READING PASSAGE ->
--------

Seafarers experiences during the COVID-19 pandemic


( This report provides an overview of preliminary findings of a study on the experiences of seafarers during the COVID-19 pandemic. The purpose was to examine the impact of the pandemic on seafarers’ work and life on board as well as on their mental health and exhaustion and identify factors that may mitigate the negative impact of the pandemic.

Data were collected through an online survey between 3 July and 25 September 2020. The analyses in this report are based on responses from 671 seafarers who were on board when they completed the survey. Respondents had been on board between less than a month and 18 months when they completed the survey (mean: 4 months). 72.5% of respondents were officers, with almost half of the respondents engaged on Northern European flagged vessels.

Most had at least limited free Internet access on board. Hence, in interpreting the findings of this study, it is important to note that the data are not based on a representative sample, and they might present a more positive situation than one might obtain from a more representative sample.

Some of the key findings are summarised below:

  • The majority of respondents reported serious impacts of the pandemic on crew changes and ship-shore interactions. Respondents’ experiences varied with regard to the extent to which the pandemic had affected their employment, non-work life on board, and access to supplies.
  • Almost half of the respondents reported an increase in workload in comparison to their workload prior to the pandemic.
  • On average respondents felt less safe in port than at sea.
  • The main difficulties and challenges reported by survey respondents concerned crew changes, ship-shore interactions (incl. lack of shore leave and difficulties in getting supplies), the situation on board (e.g., high workload, fatigue, conflicts, tensions), and lack of information and support from the shipping company.
  • There was a 50/50 split in responses between those who reported receiving “a lot” and “enough” support and those who did not. Main sources of support identified by respondents’ were shipping companies, family and friends at home and social media.
  • Over 40% of the respondents indicated that they had experienced symptoms of
    depression several times, almost every day or every day during the past seven days, whereas over half reported symptoms of anxiety. Moreover, on average, respondents had experienced symptoms of exhaustion between “once” and “several times” during the past seven days. Feeling exhausted, tired and having sleeping problems were most common, and were experienced by over half of the respondents “several times” or more frequently during the past seven days.

The findings draw attention to several areas of support that different maritime stakeholders can offer to seafarers during the COVID-19 pandemic.

Recommendations for shipping companies:

  • Implement effective protective measures and ensure the provision of medical care.
  • Ensure that viable repatriation plans are in place.
  • Provide free, fast and reliable Internet on board for seafarers’ personal use.
  • Ensure that seafarers have access to essential supplies and support when needed, including medical care, mental health support, essential goods, as well as possibilities for shore leave.
  • Ensure a fatigue risk management system is in place.

--------

EXTRACTED ENTRIES ->
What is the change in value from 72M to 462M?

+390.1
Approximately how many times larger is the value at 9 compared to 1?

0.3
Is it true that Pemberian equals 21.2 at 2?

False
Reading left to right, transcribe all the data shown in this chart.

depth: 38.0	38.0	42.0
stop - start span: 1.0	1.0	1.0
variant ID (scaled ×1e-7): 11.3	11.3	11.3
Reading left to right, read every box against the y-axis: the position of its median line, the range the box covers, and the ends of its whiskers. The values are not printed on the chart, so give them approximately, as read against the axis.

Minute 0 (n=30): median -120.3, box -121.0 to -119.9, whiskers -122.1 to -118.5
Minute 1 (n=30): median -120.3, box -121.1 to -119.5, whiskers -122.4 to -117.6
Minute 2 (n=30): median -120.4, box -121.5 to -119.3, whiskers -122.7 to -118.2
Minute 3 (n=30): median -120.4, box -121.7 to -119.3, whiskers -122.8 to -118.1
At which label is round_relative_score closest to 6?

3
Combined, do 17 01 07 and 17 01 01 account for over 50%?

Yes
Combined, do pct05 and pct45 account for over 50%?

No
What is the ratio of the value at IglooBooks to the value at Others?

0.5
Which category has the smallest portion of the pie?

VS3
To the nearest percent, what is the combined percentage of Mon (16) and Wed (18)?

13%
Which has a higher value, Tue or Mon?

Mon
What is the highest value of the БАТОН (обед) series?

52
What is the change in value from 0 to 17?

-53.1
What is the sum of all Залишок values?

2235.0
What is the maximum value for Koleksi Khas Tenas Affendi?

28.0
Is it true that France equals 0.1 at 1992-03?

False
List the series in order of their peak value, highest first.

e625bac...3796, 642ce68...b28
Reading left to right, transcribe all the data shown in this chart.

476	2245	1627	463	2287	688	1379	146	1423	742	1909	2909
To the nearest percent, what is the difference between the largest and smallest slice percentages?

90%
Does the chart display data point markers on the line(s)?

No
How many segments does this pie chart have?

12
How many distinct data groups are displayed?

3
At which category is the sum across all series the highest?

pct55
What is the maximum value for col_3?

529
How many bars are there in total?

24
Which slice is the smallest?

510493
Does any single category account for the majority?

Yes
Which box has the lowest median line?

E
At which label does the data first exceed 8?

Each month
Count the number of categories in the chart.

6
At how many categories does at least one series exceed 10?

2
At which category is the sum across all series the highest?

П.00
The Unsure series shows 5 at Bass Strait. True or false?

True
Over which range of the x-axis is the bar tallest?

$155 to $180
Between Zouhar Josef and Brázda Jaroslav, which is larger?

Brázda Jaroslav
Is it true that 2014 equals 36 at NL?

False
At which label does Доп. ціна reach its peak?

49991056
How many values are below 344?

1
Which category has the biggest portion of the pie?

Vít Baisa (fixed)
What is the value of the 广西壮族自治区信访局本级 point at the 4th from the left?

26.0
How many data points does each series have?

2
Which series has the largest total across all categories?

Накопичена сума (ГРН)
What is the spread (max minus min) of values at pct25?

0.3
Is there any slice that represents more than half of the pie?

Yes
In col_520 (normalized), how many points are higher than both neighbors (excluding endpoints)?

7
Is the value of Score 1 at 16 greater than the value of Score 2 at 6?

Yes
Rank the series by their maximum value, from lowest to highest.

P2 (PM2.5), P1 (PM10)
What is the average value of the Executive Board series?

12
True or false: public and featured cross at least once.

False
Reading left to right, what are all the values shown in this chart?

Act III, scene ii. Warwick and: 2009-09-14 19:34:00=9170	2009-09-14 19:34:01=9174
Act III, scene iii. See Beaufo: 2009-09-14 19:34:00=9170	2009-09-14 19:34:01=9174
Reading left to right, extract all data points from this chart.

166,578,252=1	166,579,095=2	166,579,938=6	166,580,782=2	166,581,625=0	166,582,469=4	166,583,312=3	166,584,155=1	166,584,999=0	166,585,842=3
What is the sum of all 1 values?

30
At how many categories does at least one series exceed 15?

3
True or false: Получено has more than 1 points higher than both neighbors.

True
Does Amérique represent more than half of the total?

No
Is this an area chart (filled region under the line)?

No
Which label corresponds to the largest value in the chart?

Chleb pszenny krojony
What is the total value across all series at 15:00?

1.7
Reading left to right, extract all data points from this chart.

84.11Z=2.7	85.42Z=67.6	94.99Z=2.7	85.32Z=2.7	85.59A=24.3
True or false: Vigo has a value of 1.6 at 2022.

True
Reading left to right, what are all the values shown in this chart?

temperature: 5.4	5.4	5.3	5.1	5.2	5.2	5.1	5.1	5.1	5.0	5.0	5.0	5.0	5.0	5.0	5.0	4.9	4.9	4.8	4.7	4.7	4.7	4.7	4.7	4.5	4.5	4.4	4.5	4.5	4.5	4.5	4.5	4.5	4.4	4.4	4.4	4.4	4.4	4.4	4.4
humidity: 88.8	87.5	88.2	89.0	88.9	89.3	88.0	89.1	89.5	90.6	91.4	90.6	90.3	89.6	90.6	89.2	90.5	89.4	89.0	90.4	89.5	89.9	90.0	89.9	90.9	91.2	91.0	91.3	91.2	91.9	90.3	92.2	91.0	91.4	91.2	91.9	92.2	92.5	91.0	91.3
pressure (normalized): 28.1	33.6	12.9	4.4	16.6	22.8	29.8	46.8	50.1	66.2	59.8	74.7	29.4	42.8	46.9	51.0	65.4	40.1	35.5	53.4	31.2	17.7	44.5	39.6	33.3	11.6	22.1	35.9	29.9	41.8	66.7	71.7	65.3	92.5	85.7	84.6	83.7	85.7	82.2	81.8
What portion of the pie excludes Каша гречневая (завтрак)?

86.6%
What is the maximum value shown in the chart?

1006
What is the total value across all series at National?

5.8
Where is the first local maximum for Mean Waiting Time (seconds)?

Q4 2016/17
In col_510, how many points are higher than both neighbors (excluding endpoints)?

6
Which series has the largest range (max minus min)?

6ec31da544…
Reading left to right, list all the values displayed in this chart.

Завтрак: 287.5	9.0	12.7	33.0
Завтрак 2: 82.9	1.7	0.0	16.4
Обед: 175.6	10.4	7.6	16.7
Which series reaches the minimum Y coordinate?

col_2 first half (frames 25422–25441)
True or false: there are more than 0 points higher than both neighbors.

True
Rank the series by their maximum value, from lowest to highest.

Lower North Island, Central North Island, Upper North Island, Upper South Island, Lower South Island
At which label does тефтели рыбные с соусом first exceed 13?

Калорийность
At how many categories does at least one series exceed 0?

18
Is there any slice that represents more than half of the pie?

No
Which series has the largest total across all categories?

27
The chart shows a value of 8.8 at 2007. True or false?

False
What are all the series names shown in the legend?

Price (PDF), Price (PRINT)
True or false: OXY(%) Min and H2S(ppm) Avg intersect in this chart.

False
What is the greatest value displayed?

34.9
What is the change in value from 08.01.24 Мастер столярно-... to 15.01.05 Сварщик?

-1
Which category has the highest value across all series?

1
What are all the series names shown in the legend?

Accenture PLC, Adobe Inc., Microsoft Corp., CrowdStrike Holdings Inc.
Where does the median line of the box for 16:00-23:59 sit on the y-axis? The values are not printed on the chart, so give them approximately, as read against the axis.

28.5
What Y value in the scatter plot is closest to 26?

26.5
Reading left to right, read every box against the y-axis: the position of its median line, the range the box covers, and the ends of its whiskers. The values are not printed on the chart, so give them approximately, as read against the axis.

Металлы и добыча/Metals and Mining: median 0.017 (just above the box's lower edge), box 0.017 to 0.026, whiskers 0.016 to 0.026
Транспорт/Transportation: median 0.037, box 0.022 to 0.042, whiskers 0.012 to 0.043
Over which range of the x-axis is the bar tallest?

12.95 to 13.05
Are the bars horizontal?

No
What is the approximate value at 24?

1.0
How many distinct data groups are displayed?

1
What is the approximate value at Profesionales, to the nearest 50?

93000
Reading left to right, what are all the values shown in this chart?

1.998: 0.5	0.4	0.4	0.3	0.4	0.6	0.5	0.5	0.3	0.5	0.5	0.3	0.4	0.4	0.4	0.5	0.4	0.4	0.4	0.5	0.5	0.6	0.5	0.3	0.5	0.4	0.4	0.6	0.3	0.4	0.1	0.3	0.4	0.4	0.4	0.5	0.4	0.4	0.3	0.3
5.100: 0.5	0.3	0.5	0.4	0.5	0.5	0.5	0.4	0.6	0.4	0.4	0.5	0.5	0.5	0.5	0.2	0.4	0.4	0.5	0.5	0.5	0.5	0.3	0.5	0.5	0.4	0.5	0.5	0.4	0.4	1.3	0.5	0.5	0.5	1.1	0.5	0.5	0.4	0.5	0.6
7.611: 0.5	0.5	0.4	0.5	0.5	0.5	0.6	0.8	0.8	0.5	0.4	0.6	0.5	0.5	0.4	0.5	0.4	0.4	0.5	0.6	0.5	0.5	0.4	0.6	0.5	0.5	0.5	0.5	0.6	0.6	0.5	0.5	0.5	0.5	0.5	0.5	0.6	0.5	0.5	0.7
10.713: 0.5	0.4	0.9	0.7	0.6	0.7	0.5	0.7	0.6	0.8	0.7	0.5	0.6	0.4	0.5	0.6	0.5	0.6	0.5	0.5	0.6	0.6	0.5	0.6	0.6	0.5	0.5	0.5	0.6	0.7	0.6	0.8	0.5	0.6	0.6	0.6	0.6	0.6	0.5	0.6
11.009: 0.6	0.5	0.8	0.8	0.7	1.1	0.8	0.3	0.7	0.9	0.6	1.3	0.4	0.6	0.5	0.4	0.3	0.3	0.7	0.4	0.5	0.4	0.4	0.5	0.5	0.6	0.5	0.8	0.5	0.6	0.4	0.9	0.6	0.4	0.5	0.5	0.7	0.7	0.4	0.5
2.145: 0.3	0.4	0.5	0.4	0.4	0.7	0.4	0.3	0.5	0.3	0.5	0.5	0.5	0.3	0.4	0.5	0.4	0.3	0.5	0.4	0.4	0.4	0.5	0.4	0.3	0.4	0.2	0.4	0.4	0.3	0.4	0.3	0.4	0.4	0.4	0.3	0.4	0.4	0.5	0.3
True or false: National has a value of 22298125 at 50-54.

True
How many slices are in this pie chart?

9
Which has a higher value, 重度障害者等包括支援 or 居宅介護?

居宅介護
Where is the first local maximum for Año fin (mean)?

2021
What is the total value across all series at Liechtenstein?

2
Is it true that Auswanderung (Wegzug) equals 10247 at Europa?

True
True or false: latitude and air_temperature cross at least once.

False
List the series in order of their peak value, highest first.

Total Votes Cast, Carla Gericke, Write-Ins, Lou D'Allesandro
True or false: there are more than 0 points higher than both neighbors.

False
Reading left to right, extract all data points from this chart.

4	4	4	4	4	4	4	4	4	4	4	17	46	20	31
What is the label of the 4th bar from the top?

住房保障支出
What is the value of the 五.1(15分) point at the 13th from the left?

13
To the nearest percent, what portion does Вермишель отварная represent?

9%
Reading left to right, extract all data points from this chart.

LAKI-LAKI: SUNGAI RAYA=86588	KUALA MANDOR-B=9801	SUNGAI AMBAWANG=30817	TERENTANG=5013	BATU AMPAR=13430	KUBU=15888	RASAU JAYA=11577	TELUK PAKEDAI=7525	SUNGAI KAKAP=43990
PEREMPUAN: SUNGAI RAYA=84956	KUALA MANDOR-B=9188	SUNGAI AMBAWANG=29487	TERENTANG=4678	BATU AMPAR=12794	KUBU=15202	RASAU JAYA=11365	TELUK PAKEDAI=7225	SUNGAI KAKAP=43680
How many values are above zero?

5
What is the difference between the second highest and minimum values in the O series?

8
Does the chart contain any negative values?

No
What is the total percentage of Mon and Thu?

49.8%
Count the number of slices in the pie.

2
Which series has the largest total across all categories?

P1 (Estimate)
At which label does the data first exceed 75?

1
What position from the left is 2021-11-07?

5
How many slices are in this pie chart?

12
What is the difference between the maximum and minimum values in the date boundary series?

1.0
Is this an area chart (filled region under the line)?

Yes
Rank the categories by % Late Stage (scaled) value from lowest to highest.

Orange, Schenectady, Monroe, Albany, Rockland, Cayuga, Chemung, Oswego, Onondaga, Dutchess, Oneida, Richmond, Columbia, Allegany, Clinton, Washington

--------

EXERCISE A ->
Reproduce the part of the seafarer survey report starting at "( This report" and ending at "European flagged vessels.".
EXERCISE B ->
Using the seafarer survey report, answer these questions:
(i) How many seafarers provided the responses on which the analyses are based?
(ii) Between which dates was the online survey conducted?
(iii) Did respondents, on average, feel less safe in port or at sea?

EXERCISE RESULT A ->
( This report provides an overview of preliminary findings of a study on the experiences of seafarers during the COVID-19 pandemic. The purpose was to examine the impact of the pandemic on seafarers’ work and life on board as well as on their mental health and exhaustion and identify factors that may mitigate the negative impact of the pandemic.

Data were collected through an online survey between 3 July and 25 September 2020. The analyses in this report are based on responses from 671 seafarers who were on board when they completed the survey. Respondents had been on board between less than a month and 18 months when they completed the survey (mean: 4 months). 72.5% of respondents were officers, with almost half of the respondents engaged on Northern European flagged vessels.

EXERCISE RESULT B ->
(i) 671 seafarers.
(ii) Between 3 July and 25 September 2020.
(iii) In port.